This represents government regulation at its most pernicious—vague enough to ensnare virtually any business using modern technology, yet specific enough to create compliance nightmares for companies trying to serve consumers better. The practical effect will be to drive AI innovation out of Colorado and into states with more sensible regulatory environments. 

Even Governor Jared Polis, who ultimately signed this regulatory monstrosity into law, couldn’t hide his reservations about what he was unleashing on the nation. In an extraordinary moment of candor, Polis warned that the very legislation he was endorsing could “create a complex compliance regime for all developers and deployers of AI.” The governor further acknowledged his concerns that Colorado was effectively firing the starting gun for a “state level…patch work across the country [that] can have the effect to tamper innovation and deter competition in an open market.” Polis subsequently convened a special session, demanding lawmakers rework the flawed AI legislation they had rushed through in the first place.

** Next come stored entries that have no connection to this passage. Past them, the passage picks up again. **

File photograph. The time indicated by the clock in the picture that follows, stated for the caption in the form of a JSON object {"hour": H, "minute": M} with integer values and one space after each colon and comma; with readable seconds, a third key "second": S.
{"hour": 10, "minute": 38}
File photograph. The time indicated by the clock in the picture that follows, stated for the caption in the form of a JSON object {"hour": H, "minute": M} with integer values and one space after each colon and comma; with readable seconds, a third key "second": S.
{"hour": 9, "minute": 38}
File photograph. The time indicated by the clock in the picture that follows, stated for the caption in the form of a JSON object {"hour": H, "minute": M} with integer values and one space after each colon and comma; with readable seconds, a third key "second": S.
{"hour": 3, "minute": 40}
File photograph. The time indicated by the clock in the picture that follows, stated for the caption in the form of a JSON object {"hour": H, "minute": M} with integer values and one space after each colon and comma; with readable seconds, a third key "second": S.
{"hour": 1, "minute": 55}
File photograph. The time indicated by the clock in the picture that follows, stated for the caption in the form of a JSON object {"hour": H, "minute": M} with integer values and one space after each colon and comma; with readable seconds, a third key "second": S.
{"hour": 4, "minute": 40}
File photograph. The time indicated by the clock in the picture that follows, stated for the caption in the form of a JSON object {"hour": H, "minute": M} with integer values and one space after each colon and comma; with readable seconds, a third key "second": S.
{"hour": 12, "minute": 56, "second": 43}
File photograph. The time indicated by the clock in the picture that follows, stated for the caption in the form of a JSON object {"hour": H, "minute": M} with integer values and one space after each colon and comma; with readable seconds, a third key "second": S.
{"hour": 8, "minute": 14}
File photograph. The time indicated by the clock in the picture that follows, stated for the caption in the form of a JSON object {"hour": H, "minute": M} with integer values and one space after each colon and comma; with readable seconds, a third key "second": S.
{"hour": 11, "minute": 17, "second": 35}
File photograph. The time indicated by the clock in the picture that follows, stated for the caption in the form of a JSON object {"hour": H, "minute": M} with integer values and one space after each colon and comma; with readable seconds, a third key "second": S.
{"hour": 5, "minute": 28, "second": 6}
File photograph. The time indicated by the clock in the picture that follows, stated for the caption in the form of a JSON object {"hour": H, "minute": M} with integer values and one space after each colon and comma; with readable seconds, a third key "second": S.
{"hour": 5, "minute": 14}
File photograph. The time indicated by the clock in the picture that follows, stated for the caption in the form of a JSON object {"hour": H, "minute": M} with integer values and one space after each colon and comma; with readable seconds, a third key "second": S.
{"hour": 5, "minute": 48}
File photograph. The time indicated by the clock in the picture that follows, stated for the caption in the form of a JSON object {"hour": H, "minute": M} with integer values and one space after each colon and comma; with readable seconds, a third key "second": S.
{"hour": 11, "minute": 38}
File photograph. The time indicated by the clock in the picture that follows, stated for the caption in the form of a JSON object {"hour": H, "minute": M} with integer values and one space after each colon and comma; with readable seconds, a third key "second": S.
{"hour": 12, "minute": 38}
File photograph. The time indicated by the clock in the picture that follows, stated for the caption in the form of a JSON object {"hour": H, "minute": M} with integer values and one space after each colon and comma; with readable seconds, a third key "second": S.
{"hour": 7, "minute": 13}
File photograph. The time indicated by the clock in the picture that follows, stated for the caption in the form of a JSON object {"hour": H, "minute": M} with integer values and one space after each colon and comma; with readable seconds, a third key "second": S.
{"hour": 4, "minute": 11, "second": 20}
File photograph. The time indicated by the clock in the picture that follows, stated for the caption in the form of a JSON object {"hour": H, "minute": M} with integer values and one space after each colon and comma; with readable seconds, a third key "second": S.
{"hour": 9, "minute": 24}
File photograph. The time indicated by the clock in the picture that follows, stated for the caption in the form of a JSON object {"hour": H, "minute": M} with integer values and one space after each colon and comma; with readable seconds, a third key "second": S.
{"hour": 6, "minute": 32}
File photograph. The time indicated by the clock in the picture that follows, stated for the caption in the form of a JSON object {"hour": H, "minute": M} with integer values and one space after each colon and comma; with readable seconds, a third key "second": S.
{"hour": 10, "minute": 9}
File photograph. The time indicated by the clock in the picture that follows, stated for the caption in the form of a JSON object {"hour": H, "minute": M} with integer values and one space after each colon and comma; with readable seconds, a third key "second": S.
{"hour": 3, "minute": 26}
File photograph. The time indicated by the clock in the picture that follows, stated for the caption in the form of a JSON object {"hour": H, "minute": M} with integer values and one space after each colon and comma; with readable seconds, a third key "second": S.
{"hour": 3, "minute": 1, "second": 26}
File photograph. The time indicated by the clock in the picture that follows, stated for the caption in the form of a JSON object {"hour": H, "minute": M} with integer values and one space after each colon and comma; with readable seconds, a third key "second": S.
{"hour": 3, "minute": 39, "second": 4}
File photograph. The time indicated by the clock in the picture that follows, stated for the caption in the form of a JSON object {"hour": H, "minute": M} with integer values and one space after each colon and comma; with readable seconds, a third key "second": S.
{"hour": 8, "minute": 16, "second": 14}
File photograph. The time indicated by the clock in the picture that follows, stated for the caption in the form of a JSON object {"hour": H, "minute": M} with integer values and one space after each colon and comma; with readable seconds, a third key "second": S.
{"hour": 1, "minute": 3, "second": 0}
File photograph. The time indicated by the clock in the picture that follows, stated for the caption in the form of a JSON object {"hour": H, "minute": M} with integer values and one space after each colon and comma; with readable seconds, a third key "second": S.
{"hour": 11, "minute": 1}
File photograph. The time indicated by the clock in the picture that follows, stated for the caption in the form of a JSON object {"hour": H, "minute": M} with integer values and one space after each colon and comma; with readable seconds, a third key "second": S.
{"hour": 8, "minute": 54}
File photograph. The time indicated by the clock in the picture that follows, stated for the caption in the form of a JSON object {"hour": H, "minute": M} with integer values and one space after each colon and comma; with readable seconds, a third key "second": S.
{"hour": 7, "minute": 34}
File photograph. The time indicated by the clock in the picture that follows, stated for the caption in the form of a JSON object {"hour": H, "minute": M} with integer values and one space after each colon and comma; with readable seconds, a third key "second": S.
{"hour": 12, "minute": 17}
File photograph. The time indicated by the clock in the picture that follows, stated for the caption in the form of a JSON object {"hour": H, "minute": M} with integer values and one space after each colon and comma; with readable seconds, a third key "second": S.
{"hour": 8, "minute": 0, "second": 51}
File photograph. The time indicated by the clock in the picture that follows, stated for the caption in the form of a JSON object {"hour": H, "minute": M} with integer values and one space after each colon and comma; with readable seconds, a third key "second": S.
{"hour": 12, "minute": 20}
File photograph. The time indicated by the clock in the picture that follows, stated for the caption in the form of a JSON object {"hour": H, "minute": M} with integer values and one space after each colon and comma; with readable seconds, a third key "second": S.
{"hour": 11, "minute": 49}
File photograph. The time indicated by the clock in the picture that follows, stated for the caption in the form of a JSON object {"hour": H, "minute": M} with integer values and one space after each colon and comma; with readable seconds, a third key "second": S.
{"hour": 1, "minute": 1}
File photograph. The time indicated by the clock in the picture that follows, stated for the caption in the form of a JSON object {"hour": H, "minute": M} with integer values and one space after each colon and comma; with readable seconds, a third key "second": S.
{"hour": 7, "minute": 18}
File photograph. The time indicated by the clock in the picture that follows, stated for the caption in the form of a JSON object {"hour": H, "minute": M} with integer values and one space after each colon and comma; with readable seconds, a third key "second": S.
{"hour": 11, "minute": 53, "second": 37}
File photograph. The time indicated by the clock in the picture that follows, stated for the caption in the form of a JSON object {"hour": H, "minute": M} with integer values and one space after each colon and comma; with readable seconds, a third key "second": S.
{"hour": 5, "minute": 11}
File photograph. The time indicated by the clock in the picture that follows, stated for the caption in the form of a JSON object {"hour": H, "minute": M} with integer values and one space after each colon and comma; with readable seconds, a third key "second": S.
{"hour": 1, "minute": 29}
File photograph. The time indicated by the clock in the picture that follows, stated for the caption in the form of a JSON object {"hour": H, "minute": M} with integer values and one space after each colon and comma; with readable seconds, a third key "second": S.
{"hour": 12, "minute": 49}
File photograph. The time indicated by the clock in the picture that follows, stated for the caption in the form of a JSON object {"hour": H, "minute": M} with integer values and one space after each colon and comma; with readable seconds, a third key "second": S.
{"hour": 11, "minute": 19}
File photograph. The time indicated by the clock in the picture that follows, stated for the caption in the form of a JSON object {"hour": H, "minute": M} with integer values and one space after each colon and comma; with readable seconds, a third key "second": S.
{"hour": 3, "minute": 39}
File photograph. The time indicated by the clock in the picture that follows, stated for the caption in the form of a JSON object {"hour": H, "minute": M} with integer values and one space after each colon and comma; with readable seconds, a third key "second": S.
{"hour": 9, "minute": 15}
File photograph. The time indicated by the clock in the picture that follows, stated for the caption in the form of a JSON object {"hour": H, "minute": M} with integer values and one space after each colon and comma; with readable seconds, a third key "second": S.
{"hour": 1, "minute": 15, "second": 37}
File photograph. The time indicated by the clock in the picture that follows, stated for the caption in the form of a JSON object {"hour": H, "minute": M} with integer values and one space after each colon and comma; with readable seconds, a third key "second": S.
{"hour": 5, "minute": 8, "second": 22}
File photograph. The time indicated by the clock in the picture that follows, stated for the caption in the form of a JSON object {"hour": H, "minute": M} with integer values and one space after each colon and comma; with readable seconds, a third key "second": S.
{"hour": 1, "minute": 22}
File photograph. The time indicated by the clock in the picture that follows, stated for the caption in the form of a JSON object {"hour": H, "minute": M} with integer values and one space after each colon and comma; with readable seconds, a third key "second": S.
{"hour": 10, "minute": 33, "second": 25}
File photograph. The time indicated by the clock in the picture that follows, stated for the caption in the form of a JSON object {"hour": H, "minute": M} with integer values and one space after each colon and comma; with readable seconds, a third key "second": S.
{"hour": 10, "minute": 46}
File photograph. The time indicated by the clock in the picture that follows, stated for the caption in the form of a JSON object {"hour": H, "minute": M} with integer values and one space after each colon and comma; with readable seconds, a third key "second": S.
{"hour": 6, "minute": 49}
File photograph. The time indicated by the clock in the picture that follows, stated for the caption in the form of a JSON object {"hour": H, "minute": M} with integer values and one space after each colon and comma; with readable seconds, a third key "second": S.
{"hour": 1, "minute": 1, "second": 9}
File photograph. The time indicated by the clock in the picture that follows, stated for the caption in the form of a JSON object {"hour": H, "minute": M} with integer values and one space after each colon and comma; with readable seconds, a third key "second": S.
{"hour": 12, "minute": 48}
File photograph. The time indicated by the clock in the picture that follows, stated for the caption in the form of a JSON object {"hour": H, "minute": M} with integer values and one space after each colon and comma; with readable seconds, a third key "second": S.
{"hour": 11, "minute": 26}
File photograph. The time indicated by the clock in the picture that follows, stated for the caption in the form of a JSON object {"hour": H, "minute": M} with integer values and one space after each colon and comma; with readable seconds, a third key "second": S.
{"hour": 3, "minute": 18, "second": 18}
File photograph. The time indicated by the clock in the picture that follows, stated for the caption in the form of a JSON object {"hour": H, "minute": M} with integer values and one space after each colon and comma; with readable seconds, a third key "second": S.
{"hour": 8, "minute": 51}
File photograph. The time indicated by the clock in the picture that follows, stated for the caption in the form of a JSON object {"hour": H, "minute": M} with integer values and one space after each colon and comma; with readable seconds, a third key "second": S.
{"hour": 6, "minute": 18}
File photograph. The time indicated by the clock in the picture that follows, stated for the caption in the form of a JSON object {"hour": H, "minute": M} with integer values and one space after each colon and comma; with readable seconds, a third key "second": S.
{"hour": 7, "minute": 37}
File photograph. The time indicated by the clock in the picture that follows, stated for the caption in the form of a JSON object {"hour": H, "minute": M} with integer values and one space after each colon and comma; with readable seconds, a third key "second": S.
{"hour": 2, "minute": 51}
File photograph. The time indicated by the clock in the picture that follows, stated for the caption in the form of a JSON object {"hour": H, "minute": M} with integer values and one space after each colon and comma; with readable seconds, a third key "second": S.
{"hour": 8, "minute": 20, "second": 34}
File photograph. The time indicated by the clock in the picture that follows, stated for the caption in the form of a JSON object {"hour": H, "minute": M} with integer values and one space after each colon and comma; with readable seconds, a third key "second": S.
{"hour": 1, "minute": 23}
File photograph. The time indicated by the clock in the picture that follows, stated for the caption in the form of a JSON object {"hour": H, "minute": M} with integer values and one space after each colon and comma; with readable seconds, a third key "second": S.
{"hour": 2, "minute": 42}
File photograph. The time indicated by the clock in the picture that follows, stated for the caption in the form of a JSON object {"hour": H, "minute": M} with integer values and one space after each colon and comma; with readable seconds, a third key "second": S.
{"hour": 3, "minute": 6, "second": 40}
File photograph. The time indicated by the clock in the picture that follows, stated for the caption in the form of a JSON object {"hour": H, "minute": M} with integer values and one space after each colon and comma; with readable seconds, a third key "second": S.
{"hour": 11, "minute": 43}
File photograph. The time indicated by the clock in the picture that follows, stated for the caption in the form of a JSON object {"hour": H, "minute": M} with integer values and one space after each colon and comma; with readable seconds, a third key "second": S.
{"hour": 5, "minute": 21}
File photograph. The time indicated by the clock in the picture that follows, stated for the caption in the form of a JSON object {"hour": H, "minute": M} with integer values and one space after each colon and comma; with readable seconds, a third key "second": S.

As Colorado grapples with buyer’s remorse over its misguided attempt to establish a national template for AI regulation, the state’s painful experience should serve as a cautionary tale for other lawmakers—including those in Tallahassee and beyond—who might be tempted to follow this regulatory folly. 

Sometimes being first isn’t a badge of honor; it’s simply being first to make a costly mistake. 

Which raises the inevitable question: If Colorado’s heavy-handed approach is clearly wrongheaded, what’s the right way forward?

If comprehensive AI regulation is a dead end, how should sensible legislators approach this transformative technology without strangling innovation in red tape? The answer lies not in grandiose new regulatory schemes, but in the principle of using existing tools before creating a new bureaucratic machinery designed to penalize innovators and entrepreneurs. 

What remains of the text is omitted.